The first film adaptation of the TV series “Charlie’s Angels” hit the big screen almost 20 years ago. The film followed as three highly-skilled special agents played by Cameron Diaz, Drew Barrymore and Lucy Liu carried out the bidding of their mysterious coordinator, Charlie, and it was a mainstream hit. However, as far as I know, the only thing about the original feature that has stood the test of time is its iconic outfits, with wigs, bikinis, fancy party clothes and even a nun costume getting thrown in the mix. However, the over-the-top fight scenes and wanting special effects have meant it was clearly in line for another reboot under the directorship of Elizabeth Banks this year.

Starring Kristen Stewart, Naomi Scott and Ella Balinska, like the original, the reboot mostly sticks to the quintessential formula of blending clothing and style with ferocious fight scenes. Although the outline is the same, the new movie casts a distinctively more modern, feminist light on the story. The angels have always represented an expert, all-female fighting force of beautiful women showing bravery in the face of danger, but in this installment, they excel. The weightiness of female power is overwhelming from the very beginning. In the opening scene, “I think women can do anything,” says Sabina, played by Stewart, to some evident rich-guy character. As the flow of events throws the team on a whirlwind adventure, it constantly points to that "girl power" is the driving force for this brisk feature.

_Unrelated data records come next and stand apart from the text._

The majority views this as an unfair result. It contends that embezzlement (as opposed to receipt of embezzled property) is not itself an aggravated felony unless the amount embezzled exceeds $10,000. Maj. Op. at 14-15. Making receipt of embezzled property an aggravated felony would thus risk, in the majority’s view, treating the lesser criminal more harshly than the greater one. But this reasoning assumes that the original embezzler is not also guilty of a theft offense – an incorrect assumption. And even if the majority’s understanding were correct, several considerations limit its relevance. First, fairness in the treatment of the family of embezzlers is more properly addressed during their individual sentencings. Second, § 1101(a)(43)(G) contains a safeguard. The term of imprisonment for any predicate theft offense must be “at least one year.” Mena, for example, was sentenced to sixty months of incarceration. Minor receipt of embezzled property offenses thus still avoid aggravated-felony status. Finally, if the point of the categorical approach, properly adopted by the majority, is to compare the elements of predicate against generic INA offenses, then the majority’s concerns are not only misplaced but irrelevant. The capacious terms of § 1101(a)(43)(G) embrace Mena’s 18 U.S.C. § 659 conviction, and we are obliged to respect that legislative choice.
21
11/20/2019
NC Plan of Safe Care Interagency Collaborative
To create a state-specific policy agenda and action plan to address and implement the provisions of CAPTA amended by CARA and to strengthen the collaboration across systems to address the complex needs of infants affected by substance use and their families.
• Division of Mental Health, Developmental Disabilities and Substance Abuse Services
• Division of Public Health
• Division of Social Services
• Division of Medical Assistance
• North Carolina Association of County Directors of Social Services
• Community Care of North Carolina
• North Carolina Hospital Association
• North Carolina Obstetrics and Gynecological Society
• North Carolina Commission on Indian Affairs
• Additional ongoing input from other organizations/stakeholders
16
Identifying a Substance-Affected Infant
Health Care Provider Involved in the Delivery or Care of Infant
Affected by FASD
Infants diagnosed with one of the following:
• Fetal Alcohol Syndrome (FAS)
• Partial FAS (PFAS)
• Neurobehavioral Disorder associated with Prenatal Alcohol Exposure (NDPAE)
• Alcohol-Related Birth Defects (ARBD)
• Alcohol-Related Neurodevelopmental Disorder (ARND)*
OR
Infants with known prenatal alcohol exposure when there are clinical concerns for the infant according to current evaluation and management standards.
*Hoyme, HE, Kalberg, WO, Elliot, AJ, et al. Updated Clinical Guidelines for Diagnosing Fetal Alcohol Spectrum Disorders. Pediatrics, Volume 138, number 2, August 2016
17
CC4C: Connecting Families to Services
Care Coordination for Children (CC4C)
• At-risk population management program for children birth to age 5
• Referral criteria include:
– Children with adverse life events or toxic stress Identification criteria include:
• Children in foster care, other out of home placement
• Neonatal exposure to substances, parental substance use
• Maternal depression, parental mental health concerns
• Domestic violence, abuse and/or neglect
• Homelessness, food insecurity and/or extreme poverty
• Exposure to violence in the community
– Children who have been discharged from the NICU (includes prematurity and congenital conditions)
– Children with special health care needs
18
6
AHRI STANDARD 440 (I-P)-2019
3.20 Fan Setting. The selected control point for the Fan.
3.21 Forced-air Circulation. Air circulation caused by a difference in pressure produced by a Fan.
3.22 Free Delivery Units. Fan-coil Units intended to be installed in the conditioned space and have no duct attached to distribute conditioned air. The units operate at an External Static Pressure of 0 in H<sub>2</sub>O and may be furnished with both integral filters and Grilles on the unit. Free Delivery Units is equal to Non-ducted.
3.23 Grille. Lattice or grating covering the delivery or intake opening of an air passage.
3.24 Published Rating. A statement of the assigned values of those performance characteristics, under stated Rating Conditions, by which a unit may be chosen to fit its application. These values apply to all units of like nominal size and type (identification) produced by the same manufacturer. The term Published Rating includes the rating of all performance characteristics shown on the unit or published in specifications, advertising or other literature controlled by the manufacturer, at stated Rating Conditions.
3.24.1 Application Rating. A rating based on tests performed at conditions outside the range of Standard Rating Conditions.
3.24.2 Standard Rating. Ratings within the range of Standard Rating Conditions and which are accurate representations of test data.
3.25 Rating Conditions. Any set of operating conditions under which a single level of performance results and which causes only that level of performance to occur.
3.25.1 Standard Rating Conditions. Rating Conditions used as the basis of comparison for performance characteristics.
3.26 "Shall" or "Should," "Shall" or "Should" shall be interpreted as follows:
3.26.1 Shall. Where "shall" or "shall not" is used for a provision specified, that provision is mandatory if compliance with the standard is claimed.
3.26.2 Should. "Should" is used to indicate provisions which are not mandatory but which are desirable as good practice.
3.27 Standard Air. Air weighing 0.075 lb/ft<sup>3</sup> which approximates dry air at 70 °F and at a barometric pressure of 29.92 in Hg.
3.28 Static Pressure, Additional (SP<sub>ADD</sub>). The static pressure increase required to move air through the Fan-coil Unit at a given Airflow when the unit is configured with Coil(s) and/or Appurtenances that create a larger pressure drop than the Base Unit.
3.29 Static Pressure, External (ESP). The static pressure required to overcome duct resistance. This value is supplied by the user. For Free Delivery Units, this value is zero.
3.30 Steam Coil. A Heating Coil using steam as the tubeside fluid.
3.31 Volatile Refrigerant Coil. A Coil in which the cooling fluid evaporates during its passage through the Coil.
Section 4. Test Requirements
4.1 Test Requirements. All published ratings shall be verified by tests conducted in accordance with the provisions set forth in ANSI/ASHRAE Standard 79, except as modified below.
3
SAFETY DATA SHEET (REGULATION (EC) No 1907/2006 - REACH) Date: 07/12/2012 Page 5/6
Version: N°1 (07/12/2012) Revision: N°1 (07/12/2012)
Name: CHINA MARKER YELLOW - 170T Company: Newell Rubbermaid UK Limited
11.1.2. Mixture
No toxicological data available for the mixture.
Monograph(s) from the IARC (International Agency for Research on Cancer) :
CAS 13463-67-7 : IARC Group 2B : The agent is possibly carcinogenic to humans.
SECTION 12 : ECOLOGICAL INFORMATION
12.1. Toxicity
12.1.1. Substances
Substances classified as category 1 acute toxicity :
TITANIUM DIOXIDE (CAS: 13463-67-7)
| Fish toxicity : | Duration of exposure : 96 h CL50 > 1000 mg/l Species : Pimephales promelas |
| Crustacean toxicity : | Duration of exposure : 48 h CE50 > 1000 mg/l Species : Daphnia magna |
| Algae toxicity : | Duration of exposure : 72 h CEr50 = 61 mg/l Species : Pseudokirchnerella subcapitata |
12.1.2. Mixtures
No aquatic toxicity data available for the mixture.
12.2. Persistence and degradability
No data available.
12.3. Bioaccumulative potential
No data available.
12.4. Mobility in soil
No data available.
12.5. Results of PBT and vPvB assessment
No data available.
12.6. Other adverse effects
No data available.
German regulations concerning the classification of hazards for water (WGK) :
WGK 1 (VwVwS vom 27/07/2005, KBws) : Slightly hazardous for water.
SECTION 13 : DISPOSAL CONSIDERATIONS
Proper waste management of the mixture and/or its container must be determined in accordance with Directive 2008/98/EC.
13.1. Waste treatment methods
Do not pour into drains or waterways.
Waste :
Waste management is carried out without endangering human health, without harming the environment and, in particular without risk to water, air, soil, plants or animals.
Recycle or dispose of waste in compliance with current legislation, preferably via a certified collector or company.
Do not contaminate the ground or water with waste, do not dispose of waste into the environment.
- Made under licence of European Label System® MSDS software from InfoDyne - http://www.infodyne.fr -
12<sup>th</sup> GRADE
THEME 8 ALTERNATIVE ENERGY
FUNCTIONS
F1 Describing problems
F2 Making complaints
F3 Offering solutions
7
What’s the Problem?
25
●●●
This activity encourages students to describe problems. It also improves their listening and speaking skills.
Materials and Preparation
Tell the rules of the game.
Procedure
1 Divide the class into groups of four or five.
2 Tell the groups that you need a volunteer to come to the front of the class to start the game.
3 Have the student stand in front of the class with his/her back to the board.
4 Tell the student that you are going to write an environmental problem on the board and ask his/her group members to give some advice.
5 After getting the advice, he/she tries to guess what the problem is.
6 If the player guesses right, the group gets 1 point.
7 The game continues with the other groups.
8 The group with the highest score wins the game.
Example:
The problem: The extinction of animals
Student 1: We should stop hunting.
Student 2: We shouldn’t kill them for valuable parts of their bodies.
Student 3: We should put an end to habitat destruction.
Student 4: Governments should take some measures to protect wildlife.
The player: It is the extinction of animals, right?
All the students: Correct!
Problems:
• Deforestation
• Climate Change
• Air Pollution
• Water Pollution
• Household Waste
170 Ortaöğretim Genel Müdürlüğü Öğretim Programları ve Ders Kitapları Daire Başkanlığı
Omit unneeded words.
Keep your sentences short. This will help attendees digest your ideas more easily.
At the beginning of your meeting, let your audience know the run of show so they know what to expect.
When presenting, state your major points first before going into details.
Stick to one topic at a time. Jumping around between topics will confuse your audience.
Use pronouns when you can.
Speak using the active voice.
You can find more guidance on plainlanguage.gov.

In the story, a young engineer named Elena, played by Scott, appeals for help from the angels, as she thinks some technological device that her company has invented as an eco-friendly means of generating energy can be transformed into a world-ending device or weapon if placed in the wrong hands. The film follows as Elena, joined by the angels who she will later join, battles to ensure the device stays out of harm's way.

The harmony between the three leads deserves all of the credit it can get. Stewart’s character, particularly, has some funny moments, too. However, this chemistry is not enough to make the production enjoyable over the course of the run time. As the story is super-ordinary and undoubtedly cheesy, viewers go in naturally expecting more from the action scenes. Unfortunately, it would take a more experienced action movie director to carry this out with the professionalism needed to make this reboot beyond something more than just a cliché adaptation of the original. It looks as if the necessary effort to do this just hasn't been put in. To compare, the plot of “John Wick” is quite typical, but Keanu Reeves' fight scenes and their direction make it watchable throughout.

Interestingly, however, a key part of the movie takes place in Istanbul, the city that sits on two continents. It is truly an amazing choice for the movie and undoubtedly adds to its visual quality. Contrary to the failure of the action scenes, the stunning views of the metropolis arouse curiosity. Shots of historical places, such as the Grand Bazaar, and Hagia Sophia, and the boats sailing along the Bosporus are an instant allure.

Nonetheless, as so often happens in Western cinema, the movie is laden with Orientalist tropes in its representation of the city and its people. The agents wear headscarves as not to draw attention to themselves inside the Grand Bazaar. It would be nice, on some notes, to increase the West’s awareness of the fact that the headscarf is a matter of choice in this region. While some have a right to wear it in accordance with their Islamic beliefs, rather than as a sign of backwardness, others also have the right not to. The idea that it makes women indistinguishable from the crowd is equally problematic, and crucially, in this city, it is unfathomable that wearing the headscarf would automatically mean one avoids attracting attention.

All in all, “Charlie’s Angels” is a witless movie with bland action scenes. Even if it believes girl power is enough to carry it off, it is a form of girl power that repeats the trope that heroines who are young, powerful and diligent can achieve whatever they want. I recommend only watching to relieve some stress and enjoy some of Istanbul's breathtaking scenery.